* ФРАГМЕНТ ИСТОЧНИКА *
========================

По окончании в 1939 средней школы с отличием З. был принят на философский ф-т Московского ин-та философии, литры, истории. По его словам, «Суть моей жизненной драмы состояла в том, что я необычайно рано понял следующее: воплощение в жизнь самых лучших идеалов имеет неотвратимым следствием самую мрачную реальность <…> По всей вероятности, я был первым в истории коммунизма человеком коммунистического общества, который увидел источник зол коммунизма в его добродетелях». Персонификация зла воплотилась для З. в личности Сталина и привела к идее индивидуального террора. «Намерение совершить покушение на Сталина овладело моими мыслями и чувствами <…> Зародилось интеллектуальное любопытство к самому социальному строю страны, желание понять его механизмы, порождающие зло». Спровоцированный однокурсниками на комсомольском собрании объективный рассказ З. об увиденном в колхозе был заклеймен ими как «вражеская вылазка», и З. был исключен из комсомола и ин-та без права поступления в высшие учебные заведения вообще. В окт. 1939 З. был арестован без предъявления конкретных обвинений; во время производства следственных действий совершил побег и до нояб. 1940 находился на нелегальном положении. В день 18-летия добровольно прибыл на сборный пункт призывников и был определен в кавалерийский полк Особой Дальневосточной Красной Армии. По расформировании ОДКА весной 1941 часть З. была переброшена на западную границу.

========================

* РАЗДЕЛ ДАННЫХ *

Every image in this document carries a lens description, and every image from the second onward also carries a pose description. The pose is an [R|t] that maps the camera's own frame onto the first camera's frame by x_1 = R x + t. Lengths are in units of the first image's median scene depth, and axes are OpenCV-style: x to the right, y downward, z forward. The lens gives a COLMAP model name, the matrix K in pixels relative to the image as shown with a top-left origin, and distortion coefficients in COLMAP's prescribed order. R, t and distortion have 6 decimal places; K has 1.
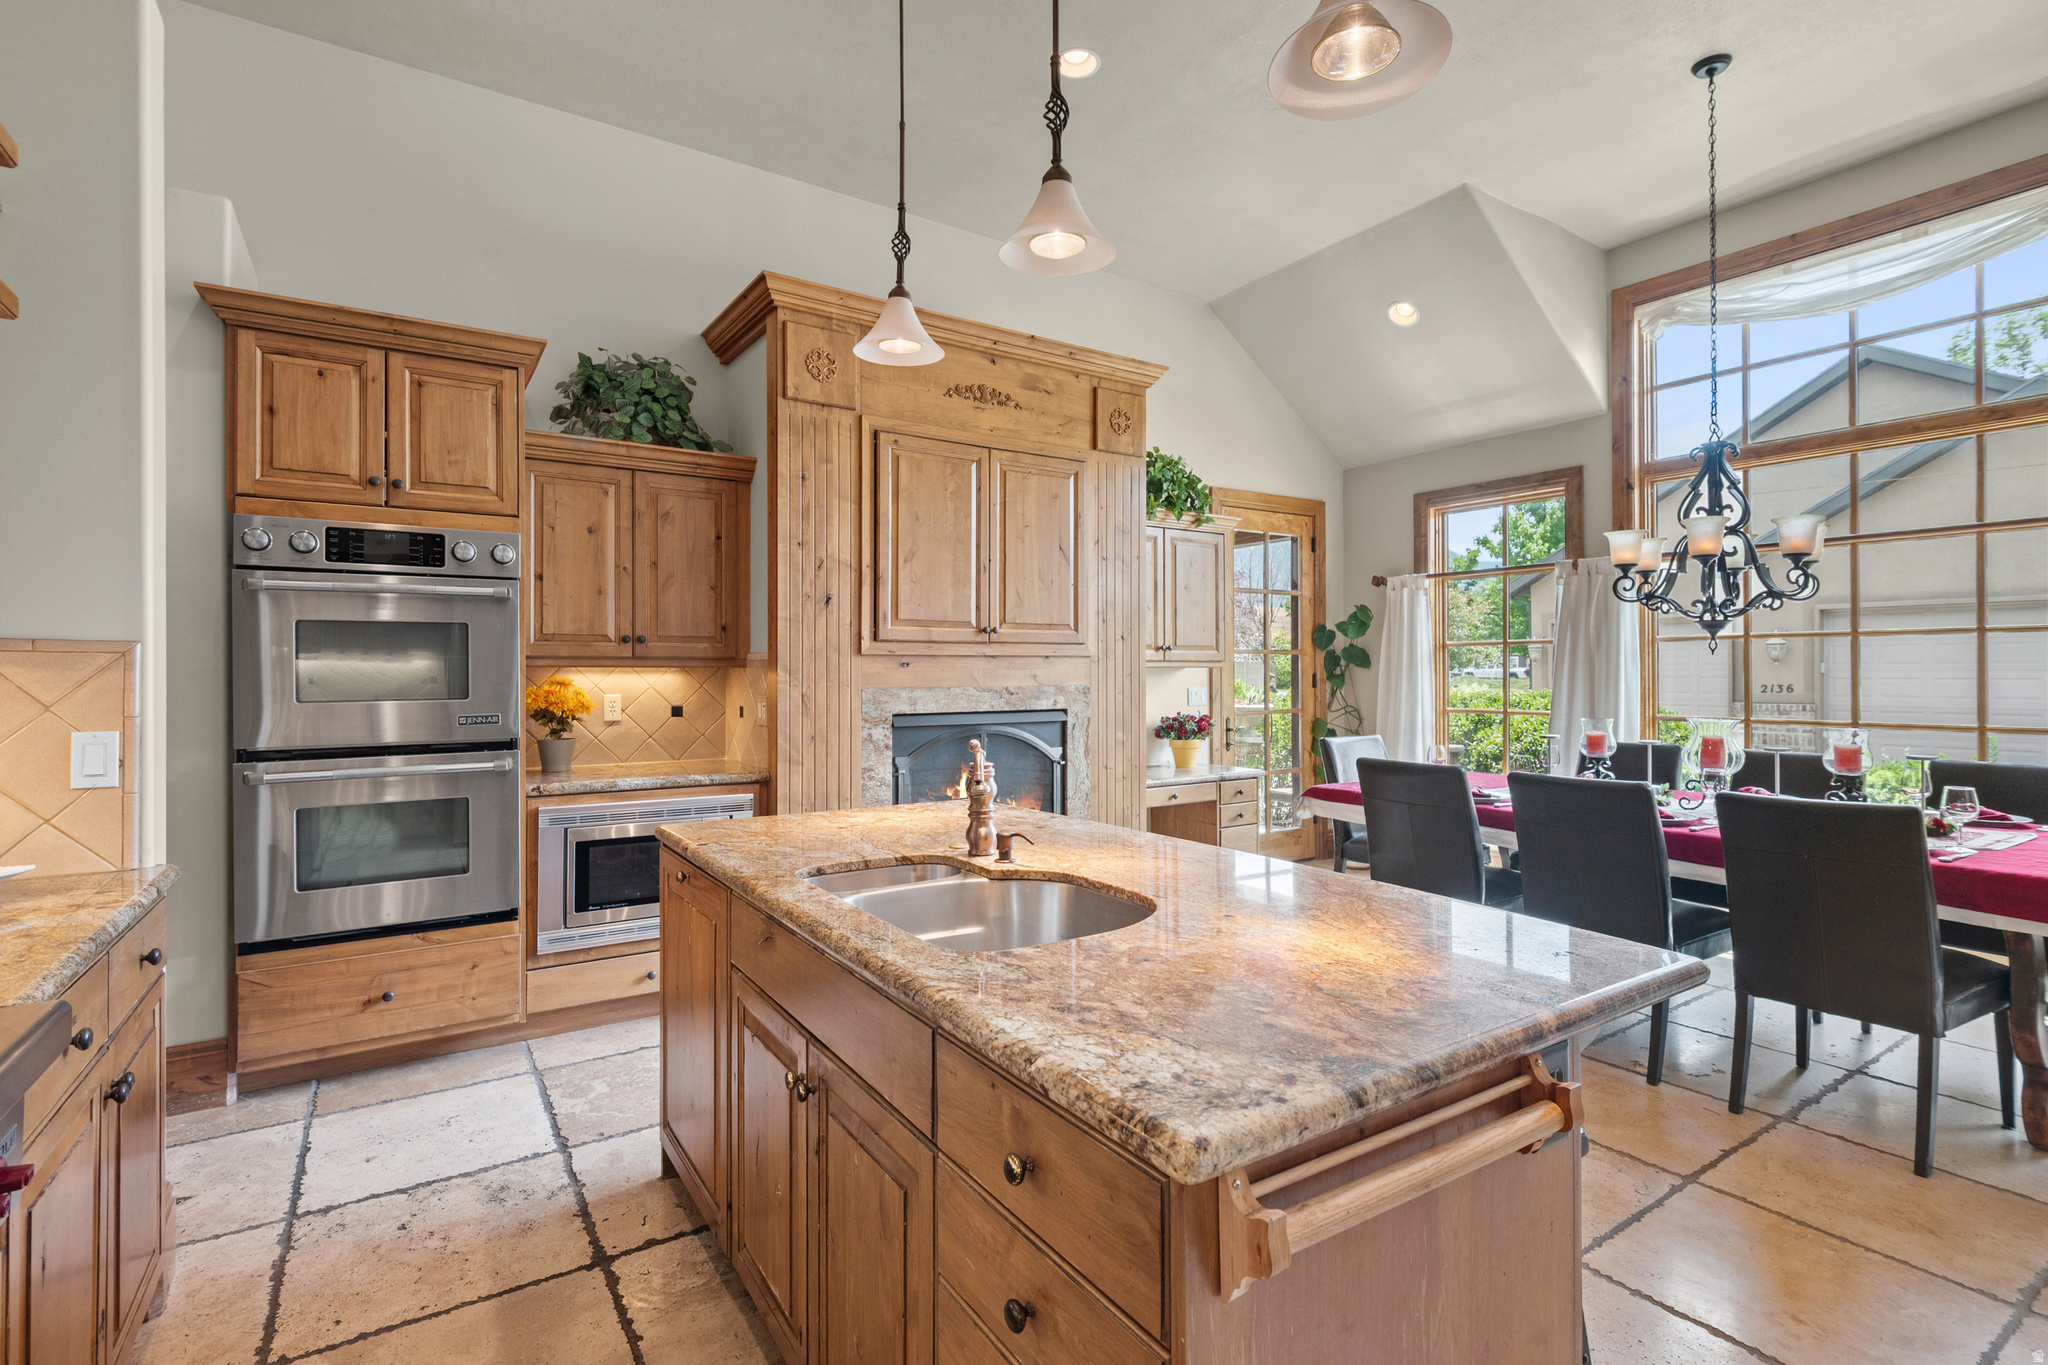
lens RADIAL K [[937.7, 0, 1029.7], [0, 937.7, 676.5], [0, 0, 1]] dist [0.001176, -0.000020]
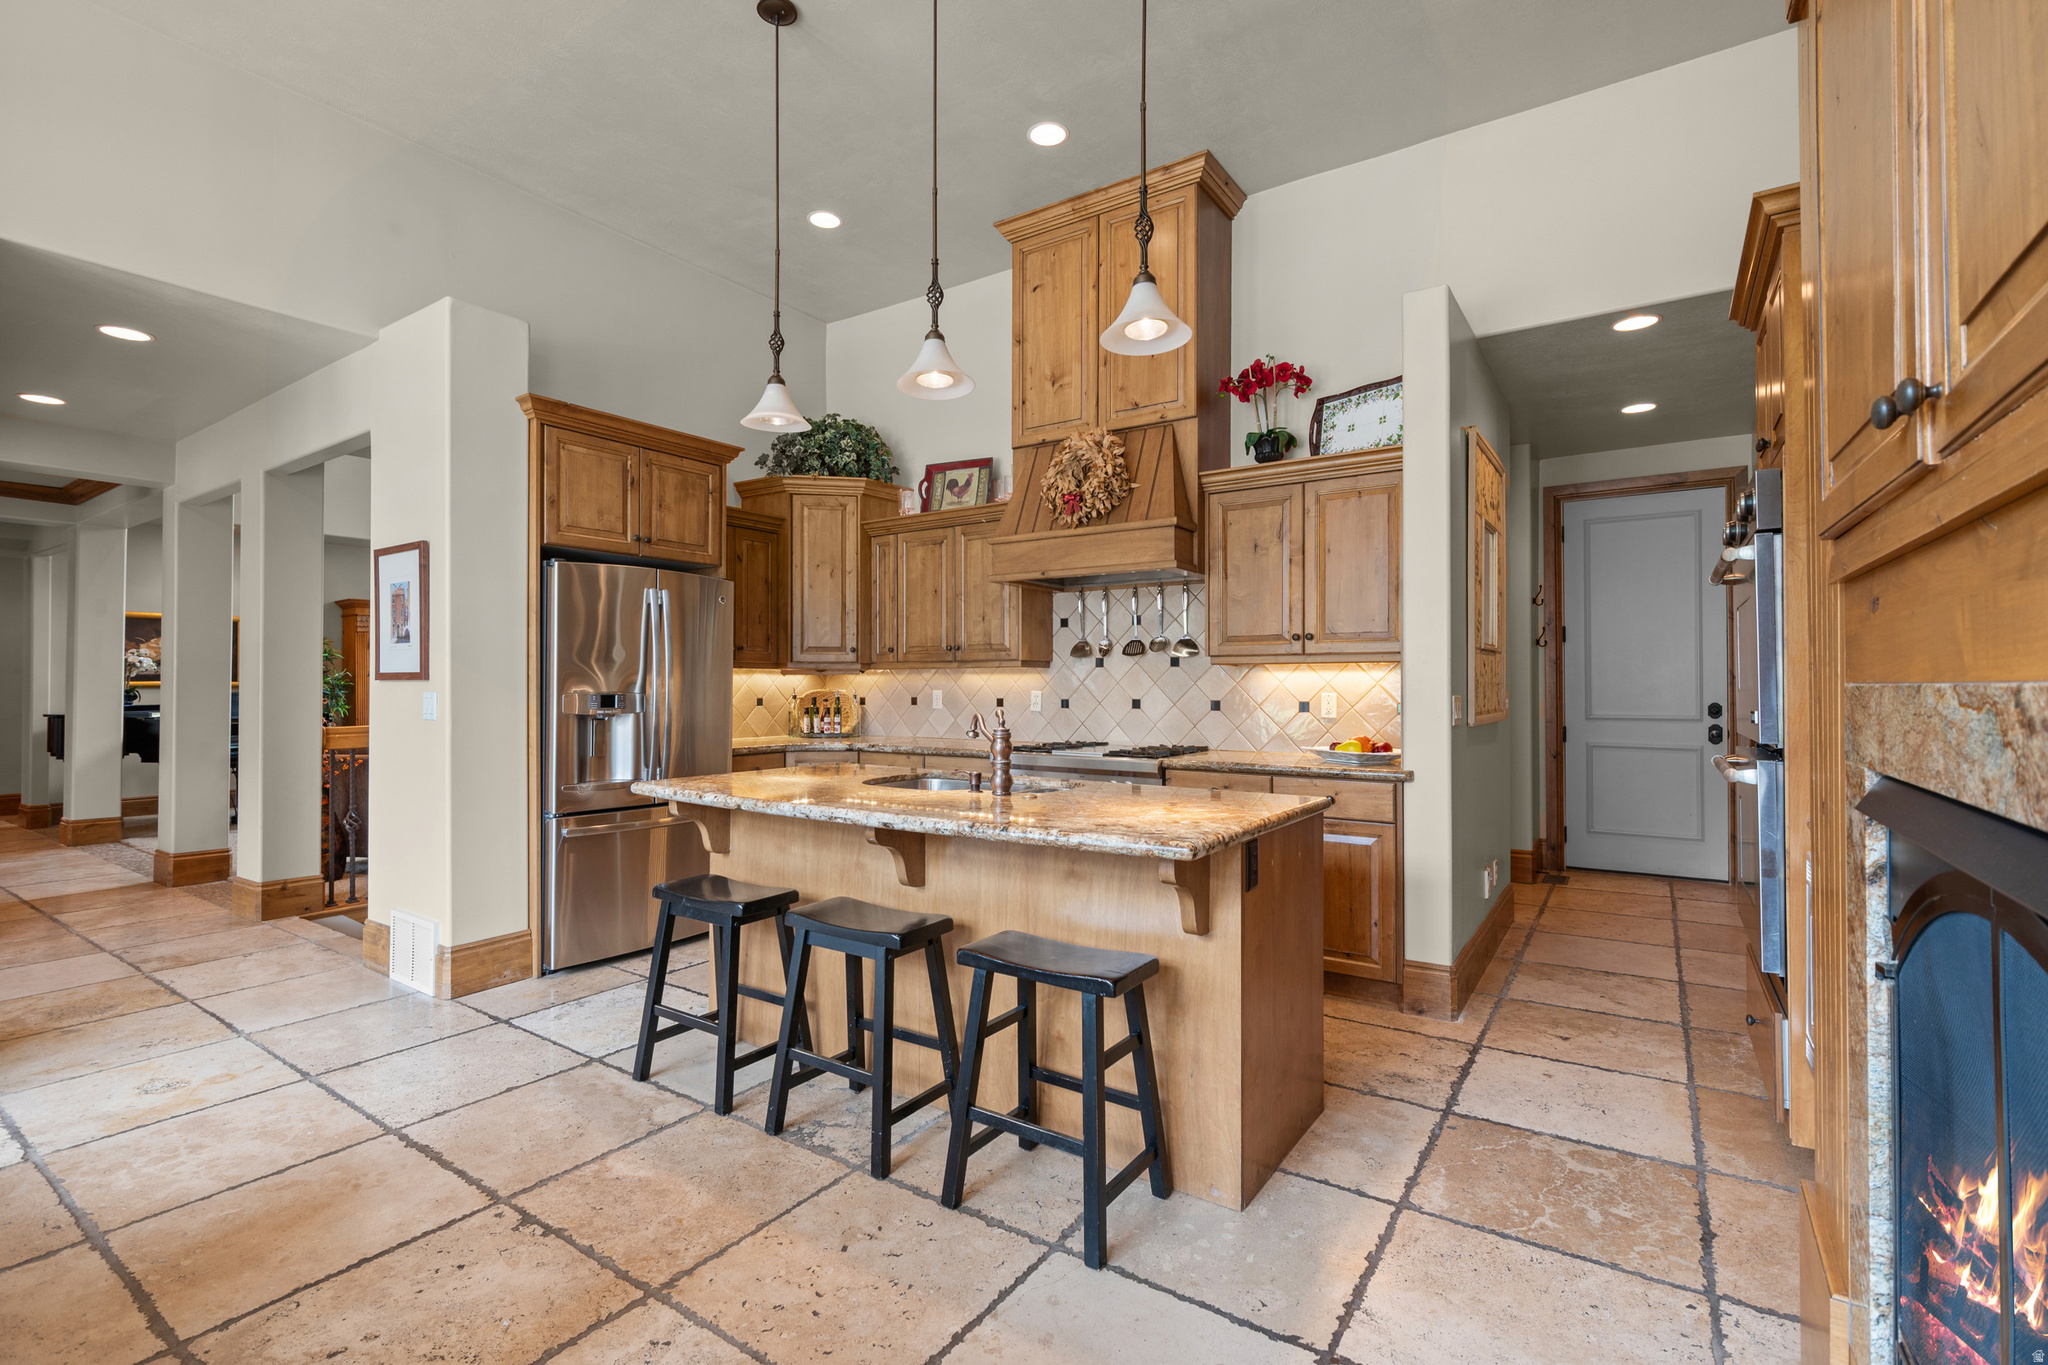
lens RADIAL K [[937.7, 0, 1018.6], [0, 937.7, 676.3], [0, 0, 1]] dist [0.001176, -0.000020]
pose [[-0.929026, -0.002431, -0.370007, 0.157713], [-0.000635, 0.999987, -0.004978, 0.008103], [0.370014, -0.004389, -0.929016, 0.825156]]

========================

* ТРЕБУЕМОЕ ДЕЙСТВИЕ 1 *
Перескажите фрагмент источника о биографии З. в двух предложениях.
* ТРЕБУЕМОЕ ДЕЙСТВИЕ 2 *
Переведите на английский язык следующее предложение из фрагмента источника: «В день 18-летия добровольно прибыл на сборный пункт призывников и был определен в кавалерийский полк Особой Дальневосточной Красной Армии».
* ТРЕБУЕМОЕ ДЕЙСТВИЕ 3 *
Выпишите из фрагмента источника все указания на время, в которых назван год, в том порядке, в каком они встречаются.

* ОТВЕТ НА ЗАДАНИЕ 1 *
Окончив в 1939 году школу с отличием, З. поступил на философский факультет, но после рассказа об увиденном в колхозе был исключен из комсомола и института, а в октябре 1939 года арестован, бежал во время следствия и до ноября 1940 года находился на нелегальном положении. Рано увидев источник зол коммунизма в его добродетелях и олицетворив зло в Сталине, он задумывал покушение на него, а затем в день своего 18-летия добровольно явился на сборный пункт, попал в кавалерийский полк Особой Дальневосточной Красной Армии и весной 1941 года вместе с частью был переброшен на западную границу.

* ОТВЕТ НА ЗАДАНИЕ 2 *
On his 18th birthday, he voluntarily reported to the conscript assembly point and was assigned to a cavalry regiment of the Special Far Eastern Red Army.

* ОТВЕТ НА ЗАДАНИЕ 3 *
1939
октябрь 1939
ноябрь 1940
весна 1941